What to do. Among the lines of the material, copy those that hold the string "Total".

Dataset excerpts.
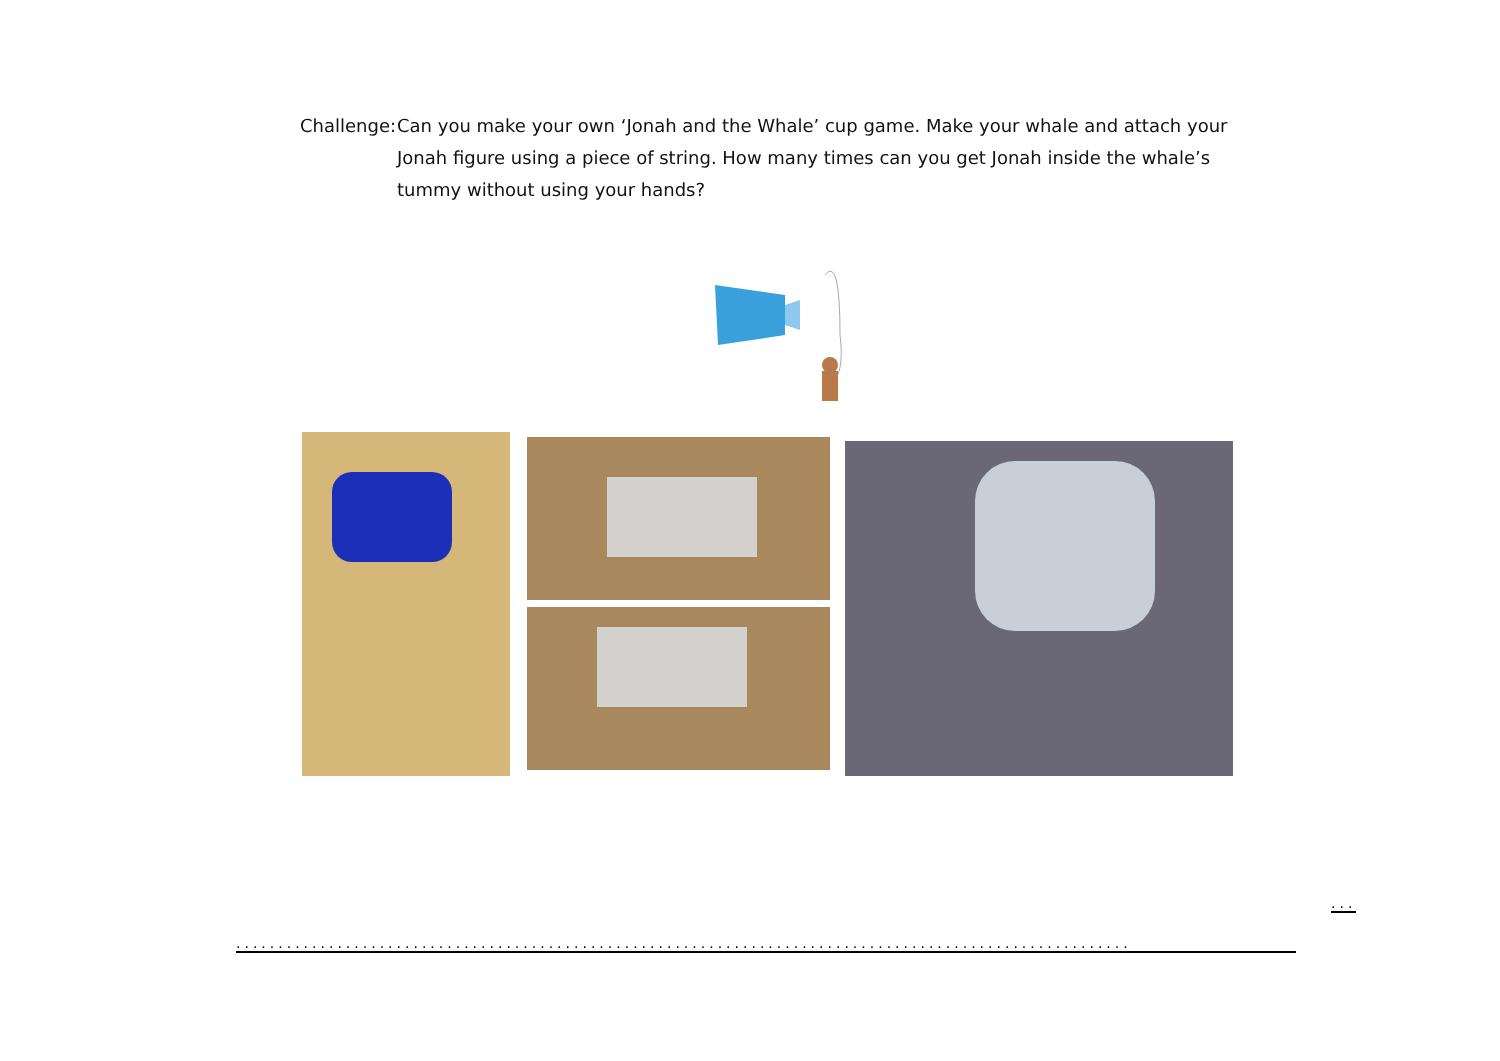Challenge:
Can you make your own ‘Jonah and the Whale’ cup game. Make your whale and attach your Jonah figure using a piece of string. How many times can you get Jonah inside the whale’s tummy without using your hands?
...
..........................................................................................................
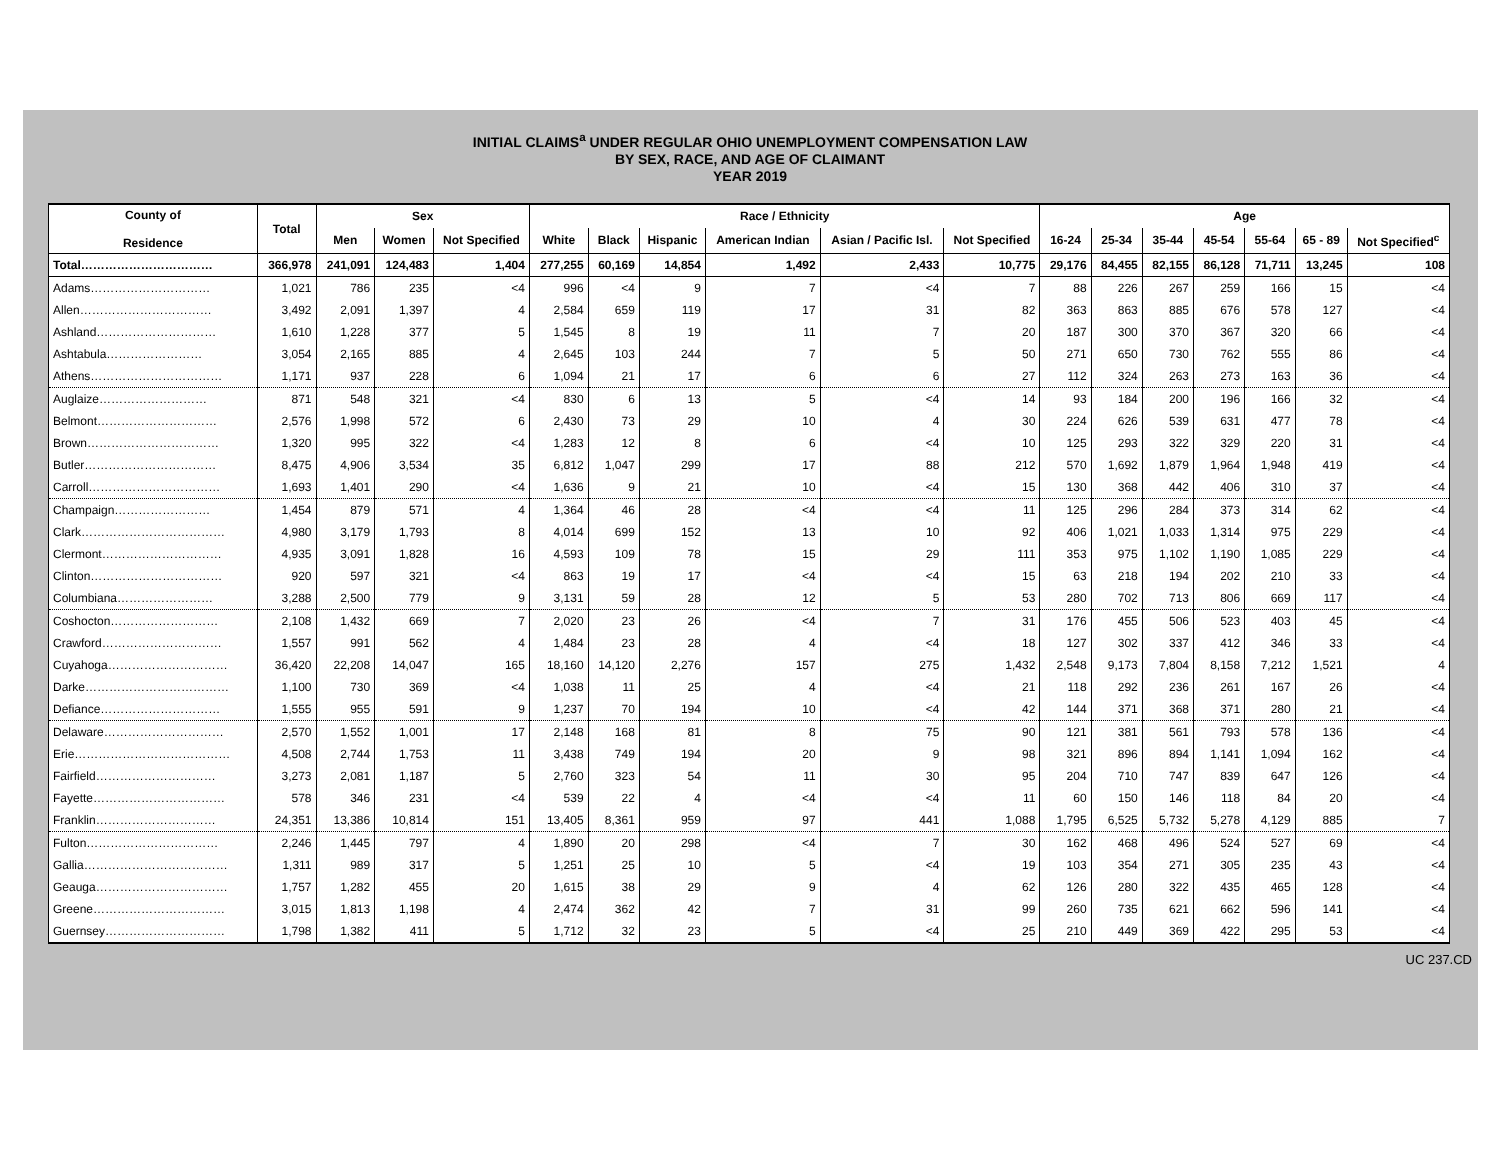INITIAL CLAIMS<sup>a</sup> UNDER REGULAR OHIO UNEMPLOYMENT COMPENSATION LAW
BY SEX, RACE, AND AGE OF CLAIMANT
YEAR 2019
| County of Residence | Total | Sex | | | Race / Ethnicity | | | | | | Age | | | | | | |
| --- | --- | --- | --- | --- | --- | --- | --- | --- | --- | --- | --- | --- | --- | --- | --- | --- | --- |
| | | Men | Women | Not Specified | White | Black | Hispanic | American Indian | Asian / Pacific Isl. | Not Specified | 16-24 | 25-34 | 35-44 | 45-54 | 55-64 | 65 - 89 | Not Specified<sup>c</sup> |
| Total…………………………… | 366,978 | 241,091 | 124,483 | 1,404 | 277,255 | 60,169 | 14,854 | 1,492 | 2,433 | 10,775 | 29,176 | 84,455 | 82,155 | 86,128 | 71,711 | 13,245 | 108 |
| Adams………………………… | 1,021 | 786 | 235 | <4 | 996 | <4 | 9 | 7 | <4 | 7 | 88 | 226 | 267 | 259 | 166 | 15 | <4 |
| Allen…………………………… | 3,492 | 2,091 | 1,397 | 4 | 2,584 | 659 | 119 | 17 | 31 | 82 | 363 | 863 | 885 | 676 | 578 | 127 | <4 |
| Ashland………………………… | 1,610 | 1,228 | 377 | 5 | 1,545 | 8 | 19 | 11 | 7 | 20 | 187 | 300 | 370 | 367 | 320 | 66 | <4 |
| Ashtabula…………………… | 3,054 | 2,165 | 885 | 4 | 2,645 | 103 | 244 | 7 | 5 | 50 | 271 | 650 | 730 | 762 | 555 | 86 | <4 |
| Athens…………………………… | 1,171 | 937 | 228 | 6 | 1,094 | 21 | 17 | 6 | 6 | 27 | 112 | 324 | 263 | 273 | 163 | 36 | <4 |
| Auglaize……………………… | 871 | 548 | 321 | <4 | 830 | 6 | 13 | 5 | <4 | 14 | 93 | 184 | 200 | 196 | 166 | 32 | <4 |
| Belmont………………………… | 2,576 | 1,998 | 572 | 6 | 2,430 | 73 | 29 | 10 | 4 | 30 | 224 | 626 | 539 | 631 | 477 | 78 | <4 |
| Brown…………………………… | 1,320 | 995 | 322 | <4 | 1,283 | 12 | 8 | 6 | <4 | 10 | 125 | 293 | 322 | 329 | 220 | 31 | <4 |
| Butler…………………………… | 8,475 | 4,906 | 3,534 | 35 | 6,812 | 1,047 | 299 | 17 | 88 | 212 | 570 | 1,692 | 1,879 | 1,964 | 1,948 | 419 | <4 |
| Carroll…………………………… | 1,693 | 1,401 | 290 | <4 | 1,636 | 9 | 21 | 10 | <4 | 15 | 130 | 368 | 442 | 406 | 310 | 37 | <4 |
| Champaign…………………… | 1,454 | 879 | 571 | 4 | 1,364 | 46 | 28 | <4 | <4 | 11 | 125 | 296 | 284 | 373 | 314 | 62 | <4 |
| Clark……………………………… | 4,980 | 3,179 | 1,793 | 8 | 4,014 | 699 | 152 | 13 | 10 | 92 | 406 | 1,021 | 1,033 | 1,314 | 975 | 229 | <4 |
| Clermont………………………… | 4,935 | 3,091 | 1,828 | 16 | 4,593 | 109 | 78 | 15 | 29 | 111 | 353 | 975 | 1,102 | 1,190 | 1,085 | 229 | <4 |
| Clinton…………………………… | 920 | 597 | 321 | <4 | 863 | 19 | 17 | <4 | <4 | 15 | 63 | 218 | 194 | 202 | 210 | 33 | <4 |
| Columbiana…………………… | 3,288 | 2,500 | 779 | 9 | 3,131 | 59 | 28 | 12 | 5 | 53 | 280 | 702 | 713 | 806 | 669 | 117 | <4 |
| Coshocton……………………… | 2,108 | 1,432 | 669 | 7 | 2,020 | 23 | 26 | <4 | 7 | 31 | 176 | 455 | 506 | 523 | 403 | 45 | <4 |
| Crawford………………………… | 1,557 | 991 | 562 | 4 | 1,484 | 23 | 28 | 4 | <4 | 18 | 127 | 302 | 337 | 412 | 346 | 33 | <4 |
| Cuyahoga………………………… | 36,420 | 22,208 | 14,047 | 165 | 18,160 | 14,120 | 2,276 | 157 | 275 | 1,432 | 2,548 | 9,173 | 7,804 | 8,158 | 7,212 | 1,521 | 4 |
| Darke……………………………… | 1,100 | 730 | 369 | <4 | 1,038 | 11 | 25 | 4 | <4 | 21 | 118 | 292 | 236 | 261 | 167 | 26 | <4 |
| Defiance………………………… | 1,555 | 955 | 591 | 9 | 1,237 | 70 | 194 | 10 | <4 | 42 | 144 | 371 | 368 | 371 | 280 | 21 | <4 |
| Delaware………………………… | 2,570 | 1,552 | 1,001 | 17 | 2,148 | 168 | 81 | 8 | 75 | 90 | 121 | 381 | 561 | 793 | 578 | 136 | <4 |
| Erie………………………………… | 4,508 | 2,744 | 1,753 | 11 | 3,438 | 749 | 194 | 20 | 9 | 98 | 321 | 896 | 894 | 1,141 | 1,094 | 162 | <4 |
| Fairfield………………………… | 3,273 | 2,081 | 1,187 | 5 | 2,760 | 323 | 54 | 11 | 30 | 95 | 204 | 710 | 747 | 839 | 647 | 126 | <4 |
| Fayette…………………………… | 578 | 346 | 231 | <4 | 539 | 22 | 4 | <4 | <4 | 11 | 60 | 150 | 146 | 118 | 84 | 20 | <4 |
| Franklin………………………… | 24,351 | 13,386 | 10,814 | 151 | 13,405 | 8,361 | 959 | 97 | 441 | 1,088 | 1,795 | 6,525 | 5,732 | 5,278 | 4,129 | 885 | 7 |
| Fulton…………………………… | 2,246 | 1,445 | 797 | 4 | 1,890 | 20 | 298 | <4 | 7 | 30 | 162 | 468 | 496 | 524 | 527 | 69 | <4 |
| Gallia……………………………… | 1,311 | 989 | 317 | 5 | 1,251 | 25 | 10 | 5 | <4 | 19 | 103 | 354 | 271 | 305 | 235 | 43 | <4 |
| Geauga…………………………… | 1,757 | 1,282 | 455 | 20 | 1,615 | 38 | 29 | 9 | 4 | 62 | 126 | 280 | 322 | 435 | 465 | 128 | <4 |
| Greene…………………………… | 3,015 | 1,813 | 1,198 | 4 | 2,474 | 362 | 42 | 7 | 31 | 99 | 260 | 735 | 621 | 662 | 596 | 141 | <4 |
| Guernsey………………………… | 1,798 | 1,382 | 411 | 5 | 1,712 | 32 | 23 | 5 | <4 | 25 | 210 | 449 | 369 | 422 | 295 | 53 | <4 |
UC 237.CD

Task solution.
| County of Residence | Total | Sex | | | Race / Ethnicity | | | | | | Age | | | | | | |
| Total…………………………… | 366,978 | 241,091 | 124,483 | 1,404 | 277,255 | 60,169 | 14,854 | 1,492 | 2,433 | 10,775 | 29,176 | 84,455 | 82,155 | 86,128 | 71,711 | 13,245 | 108 |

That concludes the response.